Code change attachments by type

To be honest, I was a little surprised at the numbers. Not only had MozReview grown in popularity over the last year, but much of its growth occurred right around the time its pending retirement was announced. In fact, it continued to grow slightly over the rest of the year.

However, we figured that, owing to MozReview’s support for microcommits, this wasn’t quite a fair comparison. Bugzilla’s attachment system discourages multiple patches per bug, even with command-line tools like bzexport. So we figured that, generally, a fix submitted to MozReview would have more parts than a corresponding fix submitted as a traditional BMO patch. Thus the bug-to-MozReview-request ratio would be lower than the bug-to-patch ratio. We ran a query on the number of MozReview requests per bug in about the last seven months. These results yielded further surprises:

MozReview requests per bug

About 75% of MozReview commit “series” contain only a single commit. 12% contain only two commits, 5% contain three, and 2.7% contain four. Series with five or more commits make up only 5.3%.

Still, it seems MozReview has perhaps encouraged the splitting up of work per bug to some degree, given that 25% of series had more than one commit. We decided to compare this to traditional patches attached to bugs, which are both more annoying to create and to apply:

Patch count per bug

Well then. Over approximately the same time period, of bugs with old-style attachments, 76% had a single patch. For bugs with two, three, and four patches, the proportions were 13%, 7%, and 1.5%, respectively. This is extremely close to the MozReview case. The mean is almost equal in both cases, in fact, slightly higher in the old-style-attachment case: 1.65 versus 1.61. The median in both cases is 1.

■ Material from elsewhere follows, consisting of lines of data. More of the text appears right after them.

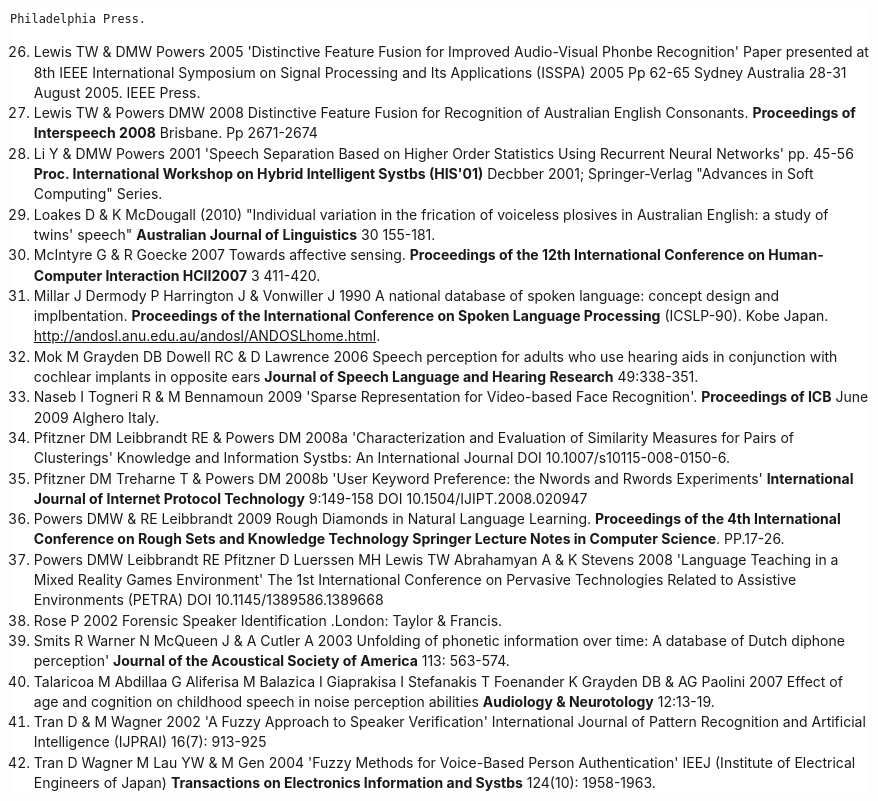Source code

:     Philadelphia Press.
26. Lewis TW & DMW Powers 2005 'Distinctive Feature Fusion for Improved
    Audio-Visual Phonbe Recognition' Paper presented at 8th IEEE
    International Symposium on Signal Processing and Its Applications
    (ISSPA) 2005 Pp 62-65 Sydney Australia 28-31 August 2005. IEEE
    Press.
27. Lewis TW & Powers DMW 2008 Distinctive Feature Fusion for
    Recognition of Australian English Consonants. **Proceedings of
    Interspeech 2008** Brisbane. Pp 2671-2674
28. Li Y & DMW Powers 2001 'Speech Separation Based on Higher Order
    Statistics Using Recurrent Neural Networks' pp. 45-56 **Proc.
    International Workshop on Hybrid Intelligent Systbs (HIS\'01)**
    Decbber 2001; Springer-Verlag \"Advances in Soft Computing\" Series.
29. Loakes D & K McDougall (2010) "Individual variation in the frication
    of voiceless plosives in Australian English: a study of twins'
    speech" **Australian Journal of Linguistics** 30 155-181.
30. McIntyre G & R Goecke 2007 Towards affective sensing. **Proceedings
    of the 12th International Conference on Human-Computer Interaction
    HCII2007** 3 411-420.
31. Millar J Dermody P Harrington J & Vonwiller J 1990 A national
    database of spoken language: concept design and implbentation.
    **Proceedings of the International Conference on Spoken Language
    Processing** (ICSLP-90). Kobe Japan.
    <http://andosl.anu.edu.au/andosl/ANDOSLhome.html>.
32. Mok M Grayden DB Dowell RC & D Lawrence 2006 Speech perception for
    adults who use hearing aids in conjunction with cochlear implants in
    opposite ears **Journal of Speech Language and Hearing Research**
    49:338-351.
33. Naseb I Togneri R & M Bennamoun 2009 'Sparse Representation for
    Video-based Face Recognition'. **Proceedings of ICB** June 2009
    Alghero Italy.
34. Pfitzner DM Leibbrandt RE & Powers DM 2008a 'Characterization and
    Evaluation of Similarity Measures for Pairs of Clusterings'
    Knowledge and Information Systbs: An International Journal DOI
    10.1007/s10115-008-0150-6.
35. Pfitzner DM Treharne T & Powers DM 2008b 'User Keyword Preference:
    the Nwords and Rwords Experiments' **International Journal of
    Internet Protocol Technology** 9:149-158 DOI
    10.1504/IJIPT.2008.020947
36. Powers DMW & RE Leibbrandt 2009 Rough Diamonds in Natural Language
    Learning. **Proceedings of the 4th International Conference on Rough
    Sets and Knowledge Technology Springer Lecture Notes in Computer
    Science**. PP.17-26.
37. Powers DMW Leibbrandt RE Pfitzner D Luerssen MH Lewis TW Abrahamyan
    A & K Stevens 2008 'Language Teaching in a Mixed Reality Games
    Environment' The 1st International Conference on Pervasive
    Technologies Related to Assistive Environments (PETRA) DOI
    10.1145/1389586.1389668
38. Rose P 2002 Forensic Speaker Identification .London: Taylor &
    Francis.
39. Smits R Warner N McQueen J & A Cutler A 2003 Unfolding of phonetic
    information over time: A database of Dutch diphone perception'
    **Journal of the Acoustical Society of America** 113: 563-574.
40. Talaricoa M Abdillaa G Aliferisa M Balazica I Giaprakisa I
    Stefanakis T Foenander K Grayden DB & AG Paolini 2007 Effect of age
    and cognition on childhood speech in noise perception abilities
    **Audiology & Neurotology** 12:13-19.
41. Tran D & M Wagner 2002 'A Fuzzy Approach to Speaker Verification'
    International Journal of Pattern Recognition and Artificial
    Intelligence (IJPRAI) 16(7): 913-925
42. Tran D Wagner M Lau YW & M Gen 2004 'Fuzzy Methods for Voice-Based
    Person Authentication' IEEJ (Institute of Electrical Engineers of
    Japan) **Transactions on Electronics Information and Systbs**
    124(10): 1958-1963.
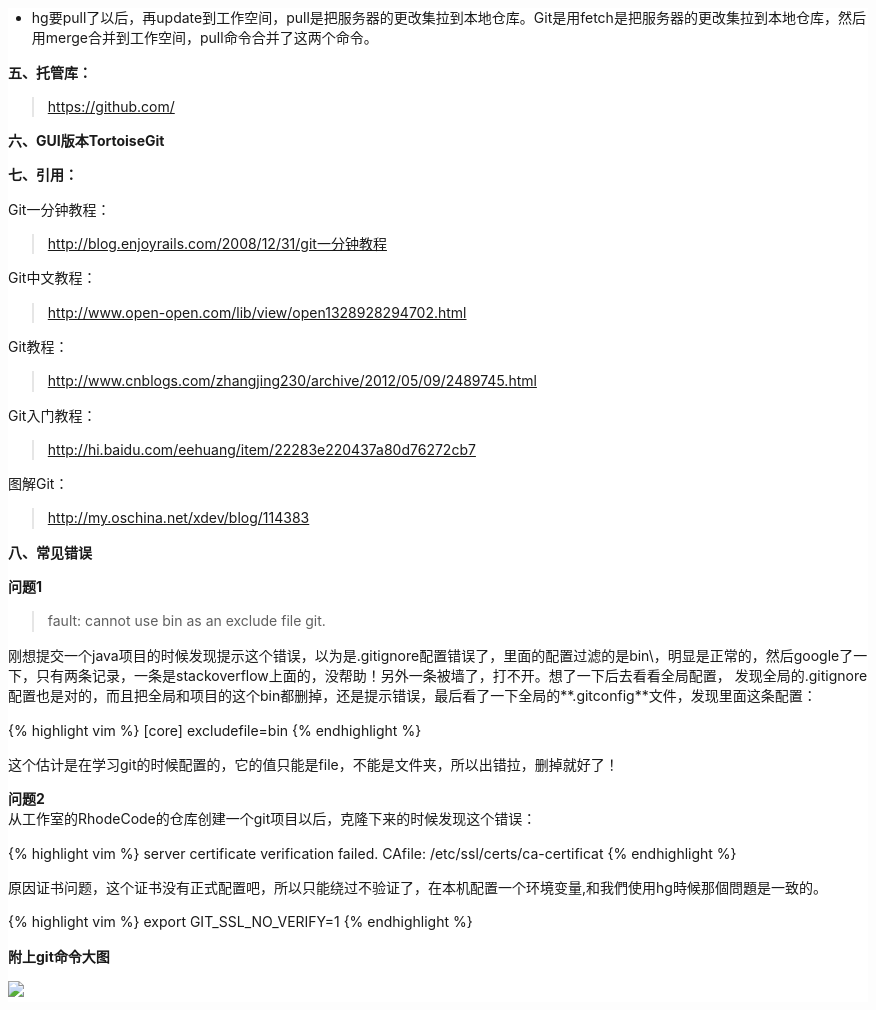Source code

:* hg要pull了以后，再update到工作空间，pull是把服务器的更改集拉到本地仓库。Git是用fetch是把服务器的更改集拉到本地仓库，然后用merge合并到工作空间，pull命令合并了这两个命令。

**五、托管库：**

> https://github.com/

**六、GUI版本TortoiseGit**

**七、引用：**

Git一分钟教程：

>http://blog.enjoyrails.com/2008/12/31/git一分钟教程

Git中文教程：
>http://www.open-open.com/lib/view/open1328928294702.html

Git教程：
>http://www.cnblogs.com/zhangjing230/archive/2012/05/09/2489745.html

Git入门教程：
>http://hi.baidu.com/eehuang/item/22283e220437a80d76272cb7

图解Git：
>http://my.oschina.net/xdev/blog/114383

**八、常见错误**

**问题1**

> fault: cannot use bin as an exclude file git.

刚想提交一个java项目的时候发现提示这个错误，以为是\.gitignore配置错误了，里面的配置过滤的是bin\\，明显是正常的，然后google了一下，只有两条记录，一条是stackoverflow上面的，没帮助！另外一条被墙了，打不开。想了一下后去看看全局配置，  发现全局的\.gitignore配置也是对的，而且把全局和项目的这个bin都删掉，还是提示错误，最后看了一下全局的**\.gitconfig**文件，发现里面这条配置：  

{% highlight vim %}
[core]
	excludefile=bin
{% endhighlight %}

这个估计是在学习git的时候配置的，它的值只能是file，不能是文件夹，所以出错拉，删掉就好了！

**问题2**  
从工作室的RhodeCode的仓库创建一个git项目以后，克隆下来的时候发现这个错误：

{% highlight vim %}
server certificate verification failed. CAfile: /etc/ssl/certs/ca-certificat
{% endhighlight %}

原因证书问题，这个证书没有正式配置吧，所以只能绕过不验证了，在本机配置一个环境变量,和我們使用hg時候那個問題是一致的。

{% highlight vim %}
export GIT_SSL_NO_VERIFY=1
{% endhighlight %}


**附上git命令大图**

<img src="/image/git_command.jpg" width="1100px">


[git_workflow]: /image/git_workflow.jpg
[git_command]:   =1000x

Okay, maybe the growing popularity of MozReview in 2017 influenced the way people now use BMO. Perhaps a good number of authors use both systems, or the reviewers preferring MozReview are being vocal about wanting at least two or three patches over a single one when reviewing in BMO. So we looked back to the situation with BMO patches in early 2016:

Patch count per bug 2016Q1

Huh. One-, two-, three-, and four-patch bugs accounted for 74%, 14%, 5%, and 2.6%, respectively.

For one more piece of evidence, this scatter plot shows that, on average, we’ve been using both BMO and MozReview in about the same way, in terms of discrete code changes per bug, over the last two years:

Patch and MozReview request counts per bug

There are a few other angles we could conceivably consider, but the evidence strongly suggests that developers are (1) creating, in most cases, “series” of only one or two commits in MozReview and (2) working in approximately the same way in both BMO and MozReview, in terms of splitting up work.

I strongly believe we would benefit a great deal from making more of engineering’s assumptions and expectations clearer; this is a foundation of driving effective decisions. We don’t have to be right all the time, but we do have to be conscious, and we have to own up to mistakes. The above data leads me to conclude that the microcommit philosophy has not been widely adopted at Mozilla. We don’t, as a whole, care about using series of carefully structured and small commits to solve a problem. This is not an opinion on how we should work, but a conclusion on how we do work, informed by data. This is, in effect, a decision that has already been made, whether or not we realized it.

Although I am interested in this kind of thing from an academic perspective, it also has a serious impact to my direct responsibilities as an engineering manager. Recognizing such decisions will allow us to better prioritize our improvements to tooling and automation at Mozilla, even if it has to first precipitate a serious discussion and perhaps a difficult, conscious decision.

I will have more thoughts on why we have neither organically nor structurally adopted the microcommits approach in my next blog post. Spoiler: it may have to do with prevailing trends in open-source development, likely influenced by GitHub.